🗓22 April 2024
Jam menunjukkan pukul setengah 7 pagi ketika Farraz memarkirkan sepeda Jeni di basement apartemen Sherly. Mengingat Pak Sum adalah orang yang begitu tegas, Farraz sengaja berangkat lebih awal ketika Jeni memberikan informasi bahwa pria terhormat itu ingin bertemu dengannya. Melepas helm miliknya setelah mencabut kunci sepeda motor, ia menghembuskan napas panjang mencoba menenangkan jantungnya yang entah kenapa tidak bisa berdegup secara normal seperti biasa. Meskipun ia pernah bertemu dengan Pak Sum sebelumnya, tapi mengetahui fakta dari Jeni jika pria paruh baya itu merupakan mantan jenderal membuatnya kembali meratapi nasib.
Melihat jam tangan yang menunjukkan 10 menit sebelum pukul 7, ia pun turun dari sepeda motor setelah melamun cukup lama. Berjalan menuju tangga seolah lupa jika di sana juga tersedia lift untuk ke atas. Tidak butuh waktu lama untuk sampai di depan pintu apartemen mewah milik gadis itu. Kembali melihat jam tangannya yang menunjukkan pukul 7 tepat, ia pun mengetuk pintu dan menunggu seseorang membuka pintu.
Awalnya, ia pikir Jeni yang akan membuka pintu untuknya, namun melihat pria yang dulu pernah ia temui di rumah Pak Sum ketika ia menjemput Sherly, Farraz menangis dalam hati. Bukan karena akan bertemu dengan Pak Sum, tapi karena butler yang bernama James itu sangat sinis terhadap dirinya. Tidak harus mengenal dekat untuk tahu jika James tidak menyukainya, dari mata saja Farraz sudah bisa melihat dengan jelas. Daripada Pak Sum, James adalah orang yang paling tidak suka jika ia dekat dengan Sherly.
"Let him in, James. Don't scare our guest."Â suara Pak Sum terdengar dari sofa.
Melihat James yang membuka memberi jalan, Farraz pun tersenyum tipis mencoba untuk ramah. Meskipun yang ia dapat hanya wajah James yang datar seperti biasa. Terkadang ia merasa jika James tidak memiliki banyak ekspresi yang bisa ia tampilkan. Namun jika di ingat kembali, sosok itu selalu tersenyum hangat pada Sherly. Membuatnya sering kali berpikiran buruk.
"Duduklah, Farraz. Saya yakin kamu belum sarapan, kita akan sarapan bersama setelah Sherly bangun nanti. Saya juga harap kamu bisa bekerja sama sesuai dengan apa yang dijelaskan oleh Jenifer!" Pak Sum kembali berbicara, tanpa mengalihkan pandangan dari koran yang ia baca.
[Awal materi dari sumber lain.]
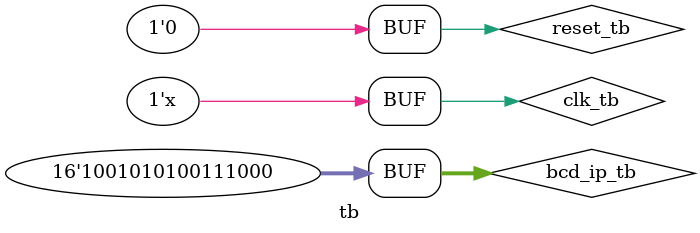
<source format=v>

`timescale 1ms / 1ns

module tb();
	reg clk_tb, reset_tb;
	reg [15:0] bcd_ip_tb = 16'b1001_0101_0011_1000;
	wire [3:0] anode_n_tb;
	wire [7:0] cathode_n_tb;
	
	always #0.000005 clk_tb = ~clk_tb;
	initial begin
		reset_tb = 1;
		clk_tb = 0;
		#1
		reset_tb = 0;
	end
	led_driver uut0(clk_tb, reset_tb, bcd_ip_tb, anode_n_tb, cathode_n_tb);
endmodule
</source>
Melihat Jeni yang duduk berhadapan dengan Pak Sum yang membelakangi dirinya, Farraz mengangguk singkat ketika wanita muda itu memberikan gestur padanya untuk ikut duduk di sofa. "Saya ingin minta maaf, Pak." Farraz berucap pelan.Â
"Hm? Minta maaf untuk apa?" Pak Sum melipat koran, menatap Farraz yang kini menunduk tidak berani melihat ke arahnya. "Saya tidak menyalahkan kamu karena tidak bisa menjaga anak saya. Pada dasarnya kamu juga anggota kepolisian yang memiliki tugas juga urusan. Tidak perlu merasa bersalah. Tidak sekali dua kali Aileen bertindak ceroboh seperti ini. Dia merasa berani karena semua pelatihan yang ia dapat, tidak sadar dengan perbedaan kekuatan fisik manusia. Saya hanya akan merasa marah jika setelah kamu bekerja dengan Aileen, tapi tetap tidak bisa menjaganya. Untuk sekarang, saya bisa memaklumi hal ini." Pak Sum menjelaskan dengan hangat.
Farraz hanya diam mendengarkan. Jujur saja ia tidak tahu harus berbicara apa saat ini selain meminta maaf. Banyak yang ia pikirkan, mulai dari dirinya yang harus bisa membohongi Sherly demi kebaikan gadis itu, dan juga tanggung jawab yang ia dapat ketika mulai bekerja dengan Sherly. Takut jika ia tidak bisa menjaga Sherly seperti saat ini. Meskipun Pak Sum mengatakan jika semua itu baik-baik saja, dan pria paruh baya itu tidak menyalahkannya, namun tatapan yang diberikan James sejak tadi seolah membunuhnya.